The biological production of monomethylmercury (MeHg) in soils and sediments is an important factor controlling mercury (Hg) accumulation in aquatic and terrestrial food webs. In this study we examined the fractionation of Hg stable isotopes during Hg methylation in nongrowing cultures of the anaerobic bacteria Geobacter sulfurreducens PCA and Desulfovibrio desulfuricans ND132. Both organisms showed mass-dependent, but no mass-independent fractionation of Hg stable isotopes during Hg methylation. Despite differences in methylation rates, the two bacteria had similar Hg fractionation factors (αr/p = 1.0009 and 1.0011, respectively). Unexpectedly, δ(202)Hg values of MeHg for both organisms were 0.4‰ higher than the value of initial inorganic Hg after about 35% of inorganic Hg had been methylated.
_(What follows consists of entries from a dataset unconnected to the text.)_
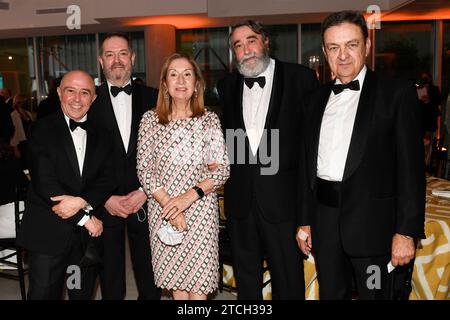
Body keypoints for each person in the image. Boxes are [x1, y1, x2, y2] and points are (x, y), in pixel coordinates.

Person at [297, 11, 425, 300]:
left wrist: (406, 233)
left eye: (351, 45)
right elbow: (307, 167)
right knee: (331, 294)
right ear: (325, 51)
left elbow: (411, 171)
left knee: (375, 294)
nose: (342, 55)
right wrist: (305, 221)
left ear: (366, 46)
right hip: (325, 225)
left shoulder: (395, 93)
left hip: (374, 231)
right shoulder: (314, 100)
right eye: (333, 47)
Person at [217, 20, 319, 300]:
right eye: (238, 45)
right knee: (246, 282)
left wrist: (305, 214)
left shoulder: (301, 79)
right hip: (240, 204)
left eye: (250, 40)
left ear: (265, 41)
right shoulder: (227, 85)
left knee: (288, 281)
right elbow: (235, 143)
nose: (246, 49)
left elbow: (310, 152)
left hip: (283, 205)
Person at [137, 52, 230, 300]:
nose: (180, 80)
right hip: (163, 210)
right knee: (177, 285)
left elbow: (221, 170)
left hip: (200, 213)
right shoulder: (150, 120)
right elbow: (145, 170)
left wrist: (187, 198)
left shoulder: (209, 120)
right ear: (165, 84)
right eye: (173, 75)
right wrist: (171, 206)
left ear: (197, 84)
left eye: (187, 74)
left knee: (199, 286)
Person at [16, 70, 115, 299]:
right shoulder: (41, 129)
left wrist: (82, 201)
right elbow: (45, 184)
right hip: (48, 235)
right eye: (71, 91)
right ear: (60, 93)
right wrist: (84, 218)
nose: (77, 99)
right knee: (43, 295)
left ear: (94, 98)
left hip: (84, 243)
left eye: (85, 92)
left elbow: (109, 177)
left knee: (80, 292)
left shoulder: (103, 133)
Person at [89, 32, 160, 300]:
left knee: (150, 269)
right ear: (100, 61)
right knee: (109, 272)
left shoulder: (155, 98)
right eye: (109, 54)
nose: (116, 60)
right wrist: (104, 197)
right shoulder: (87, 102)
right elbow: (81, 157)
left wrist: (145, 190)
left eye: (122, 53)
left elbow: (163, 151)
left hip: (147, 197)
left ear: (132, 57)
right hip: (104, 199)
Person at [10, 94, 33, 165]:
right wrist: (15, 149)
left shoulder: (28, 113)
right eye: (25, 101)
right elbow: (14, 133)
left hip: (30, 142)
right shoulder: (14, 115)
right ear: (19, 102)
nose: (27, 103)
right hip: (21, 143)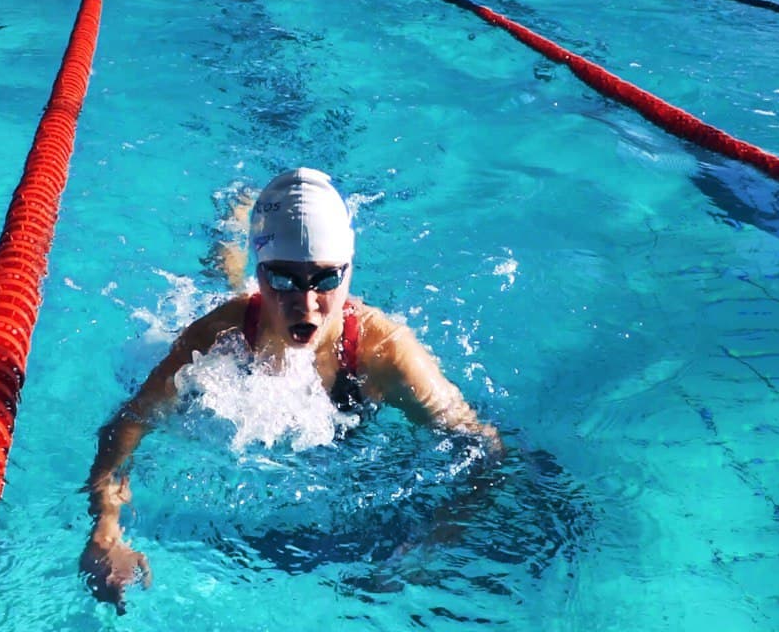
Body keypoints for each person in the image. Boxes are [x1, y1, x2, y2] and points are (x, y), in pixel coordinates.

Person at [79, 168, 502, 612]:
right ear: (262, 276)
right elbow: (132, 421)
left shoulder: (386, 351)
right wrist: (105, 531)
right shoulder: (220, 332)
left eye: (325, 280)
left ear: (349, 271)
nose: (306, 303)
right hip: (244, 316)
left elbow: (483, 446)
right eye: (282, 279)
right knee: (223, 285)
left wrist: (430, 545)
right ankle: (233, 223)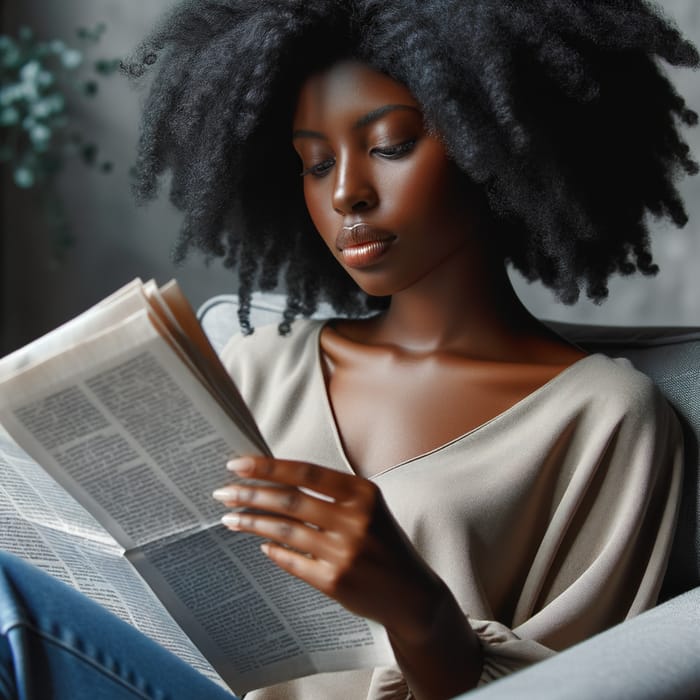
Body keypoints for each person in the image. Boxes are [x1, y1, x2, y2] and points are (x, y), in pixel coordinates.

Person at [0, 1, 696, 699]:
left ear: (502, 143)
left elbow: (587, 684)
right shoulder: (256, 362)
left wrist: (420, 614)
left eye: (391, 145)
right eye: (314, 162)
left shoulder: (603, 416)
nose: (346, 193)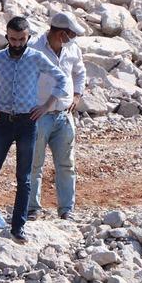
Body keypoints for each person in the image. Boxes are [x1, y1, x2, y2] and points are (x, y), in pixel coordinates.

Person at [0, 16, 69, 243]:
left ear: (28, 38)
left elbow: (61, 79)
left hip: (27, 123)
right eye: (12, 39)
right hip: (2, 122)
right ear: (7, 37)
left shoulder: (36, 58)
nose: (16, 44)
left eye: (21, 39)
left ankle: (18, 226)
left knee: (24, 177)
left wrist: (46, 106)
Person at [29, 12, 87, 221]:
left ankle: (66, 209)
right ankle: (32, 209)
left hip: (64, 114)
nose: (72, 39)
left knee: (66, 164)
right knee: (34, 164)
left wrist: (77, 95)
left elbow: (80, 73)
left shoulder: (73, 49)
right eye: (70, 35)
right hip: (38, 115)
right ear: (61, 34)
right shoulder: (34, 47)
These results indicate that a (202)Hg-enriched pool of inorganic Hg was preferentially utilized as a substrate for methylation by these organisms, but that multiple intra- and/or extracellular pools supplied inorganic Hg for biological methylation. Understanding the controls of the Hg stable isotopic composition of microbially produced MeHg is important to identifying bioavailable Hg in natural systems and the interpretation of Hg stable isotopes in aquatic food webs.